## Task to carry out
Could you give the lines again, from the one containing "left hip: (800, 1347, 2)" through the one containing "right hip: (919, 1326, 6)", changing "ankle" to "foot" and leaving everything else as it is?

## Task input
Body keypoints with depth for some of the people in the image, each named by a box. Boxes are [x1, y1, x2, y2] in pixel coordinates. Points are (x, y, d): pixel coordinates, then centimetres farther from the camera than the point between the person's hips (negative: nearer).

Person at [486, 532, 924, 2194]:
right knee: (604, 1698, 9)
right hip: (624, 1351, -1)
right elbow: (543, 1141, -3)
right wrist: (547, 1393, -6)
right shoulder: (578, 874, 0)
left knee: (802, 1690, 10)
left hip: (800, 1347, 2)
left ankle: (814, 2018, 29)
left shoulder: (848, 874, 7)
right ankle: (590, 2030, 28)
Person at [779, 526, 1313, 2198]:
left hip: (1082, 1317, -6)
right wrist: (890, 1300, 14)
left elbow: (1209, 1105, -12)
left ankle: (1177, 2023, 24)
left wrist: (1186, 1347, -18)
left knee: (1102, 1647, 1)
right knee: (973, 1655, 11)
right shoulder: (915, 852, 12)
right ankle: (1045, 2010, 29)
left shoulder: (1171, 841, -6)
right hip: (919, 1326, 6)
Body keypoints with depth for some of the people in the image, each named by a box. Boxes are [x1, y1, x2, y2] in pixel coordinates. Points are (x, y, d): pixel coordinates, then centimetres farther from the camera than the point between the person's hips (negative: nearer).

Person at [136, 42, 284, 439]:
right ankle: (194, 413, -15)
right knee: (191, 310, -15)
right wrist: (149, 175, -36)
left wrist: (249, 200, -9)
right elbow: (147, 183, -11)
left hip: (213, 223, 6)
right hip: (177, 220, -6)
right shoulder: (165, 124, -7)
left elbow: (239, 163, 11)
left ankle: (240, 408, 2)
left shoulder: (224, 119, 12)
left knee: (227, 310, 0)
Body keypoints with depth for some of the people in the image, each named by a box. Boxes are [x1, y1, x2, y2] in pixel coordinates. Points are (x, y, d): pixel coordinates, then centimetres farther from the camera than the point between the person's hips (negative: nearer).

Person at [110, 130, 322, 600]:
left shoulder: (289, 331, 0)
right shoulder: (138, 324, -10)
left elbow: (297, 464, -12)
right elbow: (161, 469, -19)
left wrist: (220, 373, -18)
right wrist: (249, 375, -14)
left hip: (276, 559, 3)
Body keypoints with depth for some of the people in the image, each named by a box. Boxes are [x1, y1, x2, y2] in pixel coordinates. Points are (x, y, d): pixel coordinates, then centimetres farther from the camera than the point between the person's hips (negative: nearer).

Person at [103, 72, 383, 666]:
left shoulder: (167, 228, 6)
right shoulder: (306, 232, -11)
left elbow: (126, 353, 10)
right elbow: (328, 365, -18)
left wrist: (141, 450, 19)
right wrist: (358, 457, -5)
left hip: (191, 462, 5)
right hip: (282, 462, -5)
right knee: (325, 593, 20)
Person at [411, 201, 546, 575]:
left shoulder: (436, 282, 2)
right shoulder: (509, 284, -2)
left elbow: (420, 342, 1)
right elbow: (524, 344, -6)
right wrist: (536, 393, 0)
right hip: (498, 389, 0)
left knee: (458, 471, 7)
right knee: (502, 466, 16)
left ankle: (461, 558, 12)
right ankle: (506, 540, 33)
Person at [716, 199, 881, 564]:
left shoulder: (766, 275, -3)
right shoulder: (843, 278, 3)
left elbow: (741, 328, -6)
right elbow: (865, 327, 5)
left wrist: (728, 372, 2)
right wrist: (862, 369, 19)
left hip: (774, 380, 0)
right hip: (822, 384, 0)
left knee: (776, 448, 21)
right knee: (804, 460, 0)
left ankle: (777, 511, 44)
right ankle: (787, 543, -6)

## Your response
left hip: (800, 1347, 2)
left foot: (814, 2018, 29)
left shoulder: (848, 874, 7)
right foot: (590, 2030, 28)
Person at [779, 526, 1313, 2198]:
left hip: (1082, 1317, -6)
right wrist: (890, 1300, 14)
left elbow: (1209, 1105, -12)
left foot: (1177, 2023, 24)
left wrist: (1186, 1347, -18)
left knee: (1102, 1647, 1)
right knee: (973, 1655, 11)
right shoulder: (915, 852, 12)
right foot: (1045, 2010, 29)
left shoulder: (1171, 841, -6)
right hip: (919, 1326, 6)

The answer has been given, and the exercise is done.